Sa foi lui a permis de tenir bon et de ne jamais se conduire ainsi que l'attendait ses bourreaux qui auraient voulu la rabaisser au rang de bête et lui nier son humanité. Elle a réalisé ce qui est l'idéal chrétien le plus élevé ; donner sa vie pour ceux que l'on aime et auxquels elle n'a jamais cessé de penser. Sa foi me rappelle celle d'un prêtre colombien que je connaissais à Jérusalem, qui allait vers les autres sans cesse, sans mièvrerie, sans sensiblerie, ne se contentant pas d'asséner des certitudes ou de belles phrases creuses, mais vivant sa foi, soutenu par une spiritualité sans failles. Il ne se contentait pas de beaux gestes qui font joli devant le miroir.
Elle redonne de l'espérance, elle donne de la beauté au monde. Le monde n'est pas perdu...
Ce qu'elle a dit dés son arrivée :
“Merci à Dieu et à la Vierge… Oui, ce moment dont j’ai tant rêvé, j’en rends grâces d’abord à Dieu et à la Très Sainte Vierge, que j’ai vraiment beaucoup priée pour ma libération… J’en rends grâces ensuite à vous tous, ici présents, parce que vous avez si longtemps prié pour moi et les autres prisonniers, comme je priais moi-même ce matin pour qu’une libération au moins soit possible aujourd’hui…”
12:17 Publié dans Politique | Lien permanent | Commentaires (7) | Envoyer cette note | Tags : politique, littérature, société, religions, christianisme




















Commentaires
extrait de la lettre d'Ingrid
Mamita, hélas, ils viennent demander les lettres. Je ne vais pas pouvoir écrire tout ce que je veux. A Piedad et à Chavez, toute, toute mon affection et mon admiration. Nos vies sont là, dans leur cœur, que je sais grand et valeureux.
Ecrit par : Simon says | samedi, 05 juillet 2008
Et alors,? Cette femme est belle par sa foi et son héroïsme...
Ecrit par : Amaury | samedi, 05 juillet 2008
Je suis très content aussi.
Ecrit par : Charlie | samedi, 05 juillet 2008
Il est bon que l'actualité soit rafraîchi de temps en temps, et si possible vidé de ses infos " trash " qu'achètent les prols consacrés à ces artistes bobos de merde & de plus multi-millionnaires à la ...

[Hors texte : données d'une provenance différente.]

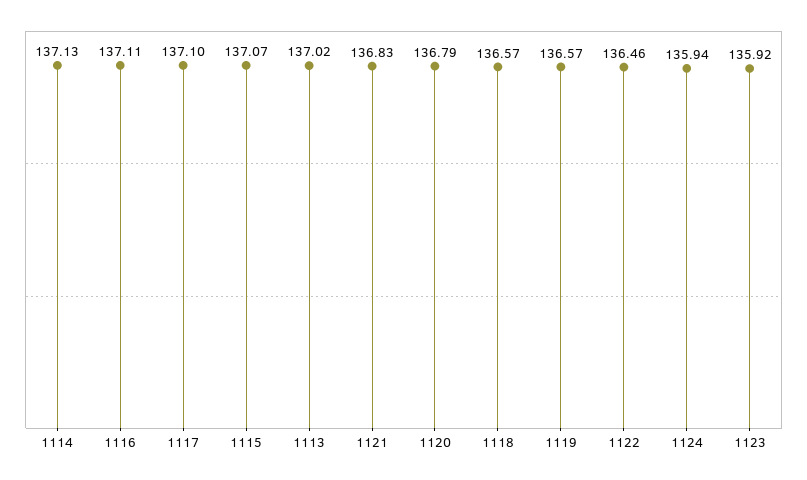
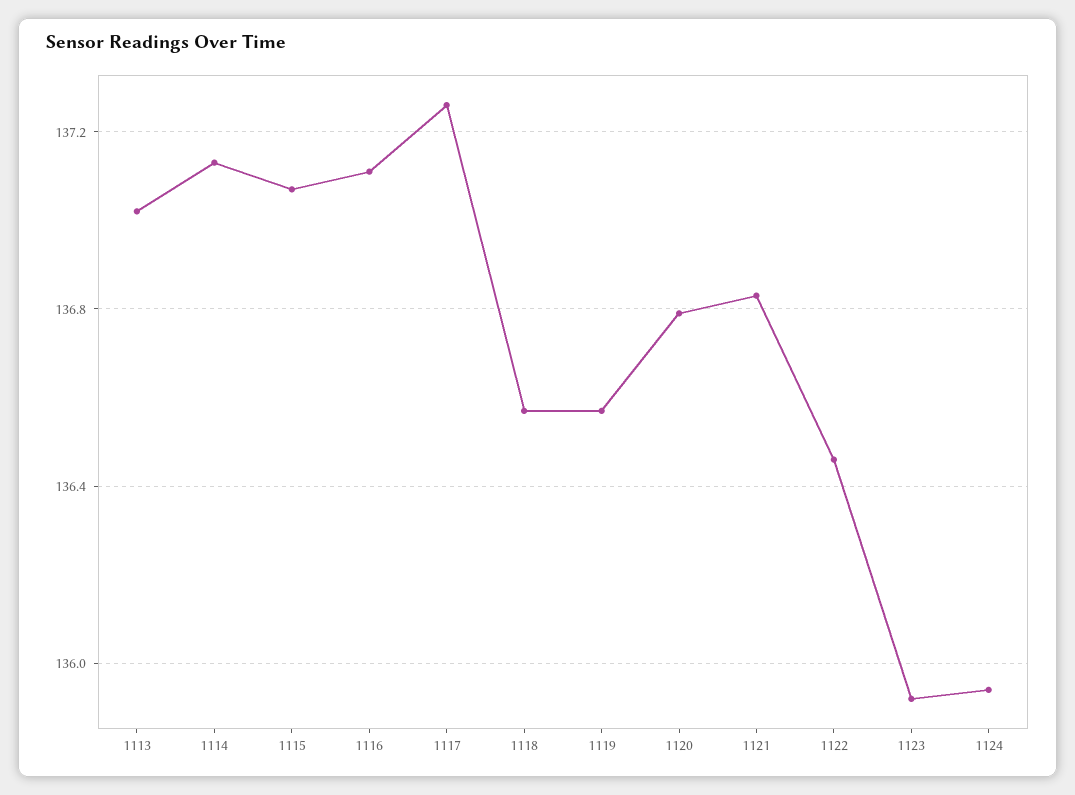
1117: 137.1 -> 137.25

Ecrit par : Kathy | samedi, 05 juillet 2008
Tous les artistes ne sont pas assimilables à des bobos. Comme multimillionnaires abusifs il y a pire, ce sont les sportifs.
Ecrit par : Amaury | dimanche, 06 juillet 2008
Attention à ne pas tomber dans le panneau. Si Ingrid a (re)découvert la foi dans le contexte de sa captivité, je m'en réjouis. Cela ne fait pas ipso facto d'elle la solution pour la Colombie. Si vous souhaitez, je détaille. J'observe qu'à Paris, elle adore Chavez et commence à fustiger son libérateur...
Ecrit par : phiconvers | lundi, 07 juillet 2008
Je ne fais pas d'elle une sainte, c'est une bête politique, nous sommes d'accord. moi c'était la conversion qui m'intéressait, enfin, me disais-je devant ma télé, enfin un souffle. Et curieusement à ce sujet , les plus hostiles à la conversion d'Ingrid sont ses enfants qui lui ont dit de "ne plus se conduire en grenouilles de bénitier".